Natsume sighed. "Some are. But I can't blame 'em. The world's loud now. Everyone's trying to prove something every second. When I was young, failure was normal. Now it's like you're not allowed to."

"Yeah," Hydro said, voice low. "Everyone wants results. Fast ones."

Natsume smiled faintly. "Funny thing though — the slow people, the quiet ones, they're the ones who end up lasting the longest. Because they're not racing anybody."

Hydro took another sip of coffee. The bitterness felt right. "I like that," he said quietly. "Not racing anybody."

The old man tilted his head. "You working long-term at that Otakufest thing?"

"Maybe. They like having me around. I like helping out. Keeps my hands busy."

"That's good. Work's not just about money — it's about rhythm. Gives your life a tempo."

Hydro looked at him curiously. "Tempo?"

"Yeah. You ever listen to music while working?"

"Yeah, all the time."

"Exactly. It's the same thing. A good job gives you a beat to follow. You wake up, you show up, you move with it. The beat changes sometimes, sure — but you keep dancing."

Hydro smiled faintly, staring at the sand between his shoes. "I never thought of it like that."

"That's 'cause you're still young.
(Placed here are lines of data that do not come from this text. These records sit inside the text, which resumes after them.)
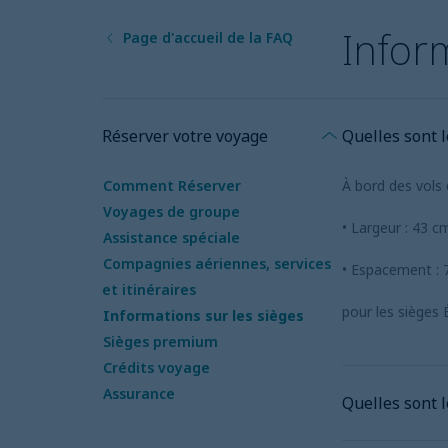
Inform
Page d'accueil de la FAQ
Quelles sont 
Réserver votre voyage
À bord des vols 
Comment Réserver
Voyages de groupe
• Largeur : 43 c
Assistance spéciale
Compagnies aériennes, services
• Espacement : 
et itinéraires
pour les sièges 
Informations sur les sièges
Sièges premium
Crédits voyage
Assurance
Quelles sont 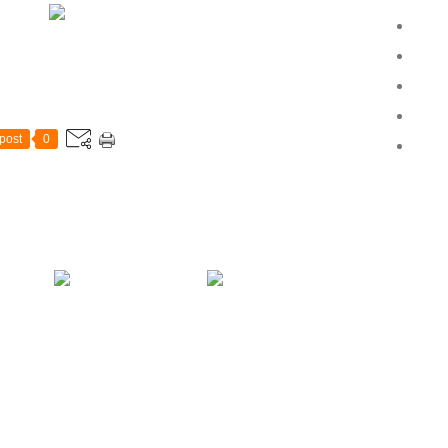
Tony
Vinc
GAL
post
0
Homm
n
 la mer
La Gorgebleue à
Phare du Four et Mer
026)
miroir (mâle) dans
d'Iroise sous une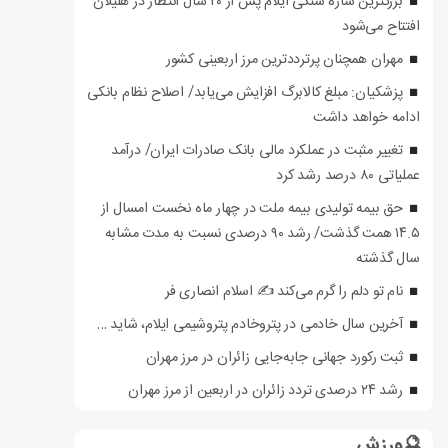
بزرگترین سازه سنگی ایلام پس از ۲۰ سال انتظار در هلیلان
افتتاح می‌شود
مهران همچنان پرترددترین مرز اربعینی کشور
پزشکیان: مبلغ کالابرگ افزایش می‌یابد/ اصلاح نظام بانکی
ادامه خواهد داشت
تغییر مثبت در عملکرد مالی بانک صادرات ایران/ درآمد
عملیاتی ۸۰ درصد رشد کرد
حق بیمه تولیدی بیمه ملت در چهار ماه نخست امسال از
۱۴.۵ همت گذشت/ رشد ۹۰ درصدی نسبت به مدت مشابه
سال گذشته
نام تو دلم را گرم می‌کند ✍️ اسلام انصاری فر
آخرین سال خادمی در پتروخادم پتروشیمی ایلام، شاید …
ثبت رکورد جهانی جابه‌جایی زائران در مرز مهران
رشد ۲۴ درصدی تردد زائران در اربعین از مرز مهران
🔮ورزش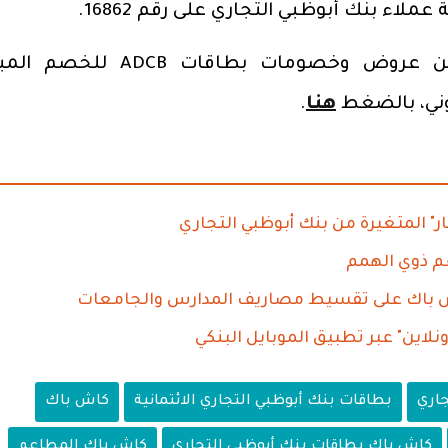
لاء بنك أبوظبي التجاري على رقم 16862.
كما يمكن للعملاء معرفة المزيد عن عروض وخصومات بطاقات CB
روني، بالضغط
هنا
.
عم ذوي الهمم
نلاين" عبر تطبيق الموبايل البنكي
جاري
بطاقات بنك أبوظبي التجاري الائتمانية
كاش باك
كاش باك بطاقات بنك أبوظبي التجاري
كاش باك المطاعم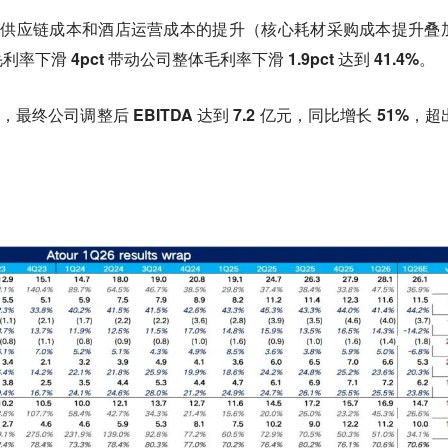
于供应链成本和酒店运营成本的提升（核心耗材采购成本提升叠
滑 4pct 带动公司整体毛利率下滑 1.9pct 达到 41.4%。
制，
最终公司调整后 EBITDA 达到 7.2 亿元，同比增长 51%，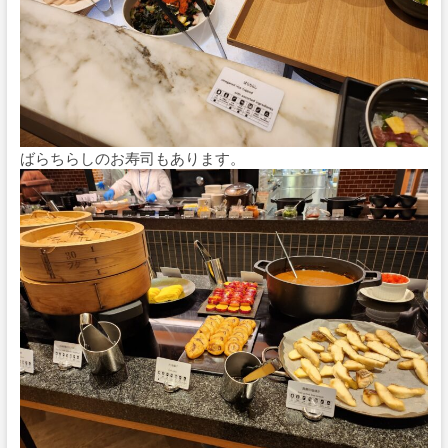
ばらちらしのお寿司もあります。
You'll figure it out. Don't rush it."

They sat there again, watching the last strip of sunlight sink completely behind the sea. The color of the world dimmed into deep blue, and the first streetlamps along the boardwalk flickered to life.
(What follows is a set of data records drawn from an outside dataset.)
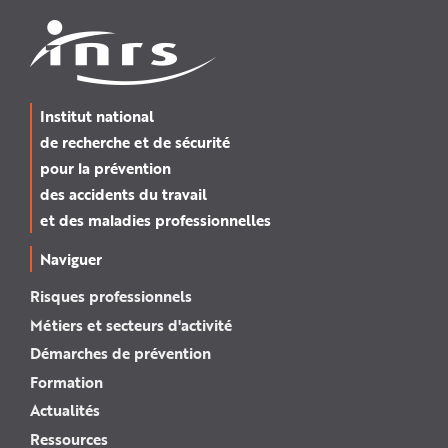
Institut national
de recherche et de sécurité
pour la prévention
des accidents du travail
et des maladies professionnelles
Naviguer
Risques professionnels
Métiers et secteurs d'activité
Démarches de prévention
Formation
Actualités
Ressources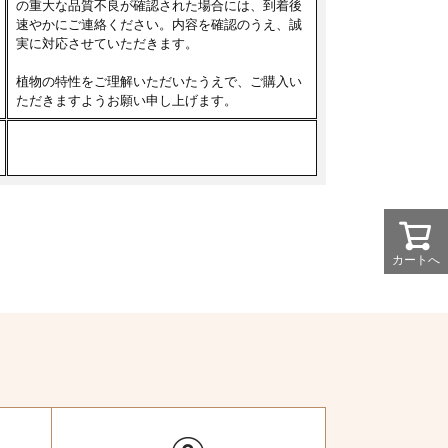
の重大な品質不良が確認された場合には、到着後
速やかにご連絡ください。内容を確認のうえ、誠
実に対応させていただきます。
植物の特性をご理解いただいたうえで、ご購入い
ただきますようお願い申し上げます。
カートへ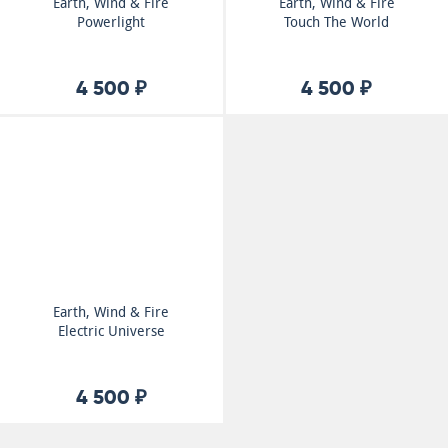
Earth, Wind & Fire
Earth, Wind & Fire
Powerlight
Touch The World
4 500 ₽
4 500 ₽
Earth, Wind & Fire
Electric Universe
4 500 ₽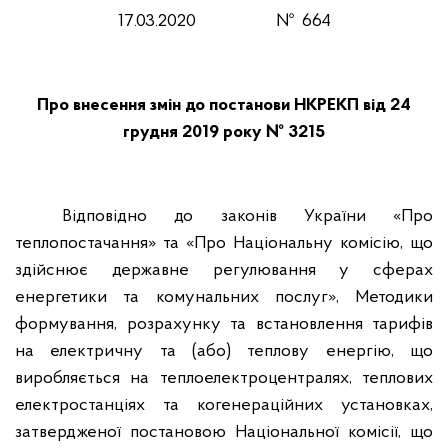
17
.03
.20
20
№
664
Про внесення змін
до постанови НКРЕКП
від 24
грудня 2019 року № 3215
Відповідно до законів України «Про
теплопостачання» та «Про Національну комісію, що
здійснює державне регулювання у сферах
енергетики та комунальних послуг», Методики
формування, розрахунку та встановлення тарифів
на електричну та (або) теплову енергію, що
виробляється на теплоелектроцентралях, теплових
електростанціях та когенераційних установках,
затвердженої постановою Національної комісії, що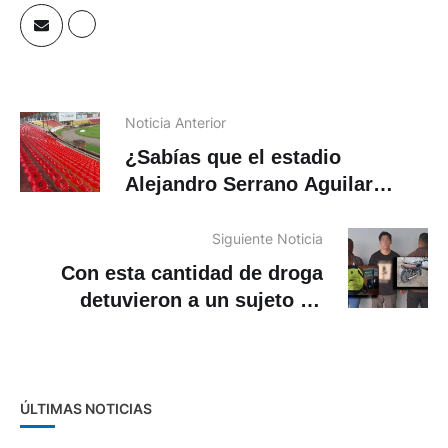
Noticia Anterior
¿Sabías que el estadio
Alejandro Serrano Aguilar
podría recibir un partido de la
Copa América Femenina?
Siguiente Noticia
Con esta cantidad de droga
detuvieron a un sujeto en
Cuenca
ÚLTIMAS NOTICIAS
Hydro finished his coffee and placed the empty can gently beside him. "You ever regret not doing something else?"

Natsume chuckled. "Every damn day. But that's the trick — you don't stop because of regrets. You let them live beside you. Like an old scar. You stop feeling them after a while, but they're still there."

Hydro thought about that quietly. "So it's okay to just… be okay?"

"Hell yeah," Natsume said, smiling. "It's more than okay. It's survival."

They both laughed softly again. The waves filled the spaces between their words.

After a while, Hydro said, "You remind me of my dad. He used to talk like that."

"That so?"

"Yeah. Practical guy. Never sugar-coated things."

"Good man then."

"Yeah," Hydro said softly. "He was."

The old man nodded, staring at the horizon again. "So what now, Hydro?"

Hydro shrugged. "Tomorrow? Work again. Tents, cables, noise. Maybe lunch with the crew. Maybe sleep early for once."

"Sounds like a good plan."

"Guess so."

The sky above them turned completely indigo now, stars flickering like shy lights. Somewhere in the distance, a lone guitar played — maybe a busker by the boardwalk. The melody was slow, a little off-key, but honest.

Hydro closed his eyes for a moment, just breathing it in.

"You know," Natsume said quietly, "I think you'll do fine. Whatever it is you're looking for — it'll come. You just gotta stay open to it."

Hydro opened his eyes again, smiling softly. "Thanks, old man."

"Don't thank me. I'm just another dude killing time before the tide comes in."

They both laughed.

After a while, Natsume stood up, dusting the sand from his pants. "Well, I should get going. My daughter's probably waiting. She worries too much."

Hydro stood up too. "Yeah. You take care, Natsume-san."

"You too, Hydro-kun."

The old man gave him a small wave before heading toward the boardwalk lights, his figure slowly blending with the crowd of late-night walkers.

Hydro stood there for a bit, watching him go. Then he sat back down on the sand again, this time laying fully on his back, eyes tracing the stars above.

He thought about school, about jobs, about the strange way people drift in and out of each other's lives — leaving behind small lessons like seashells.

He thought about Quinn, about the Ohara Community, about everything that still waited ahead.

And for once, he didn't feel anxious about it.

He just let the moment stay.

The tide came a little closer, brushing his fingertips.

Hydro smiled faintly. "Otsukare..." he whispered again.

No weight, no tragedy. Just a small human truth.

The sea answered with another soft wave, pulling everything — his words, his thoughts, his fatigue — into the night.

And for the first time in a long while, Hydro Undergrove simply existed.

Not as a myth. Not as a survivor.

Just as a person watching the world breathe.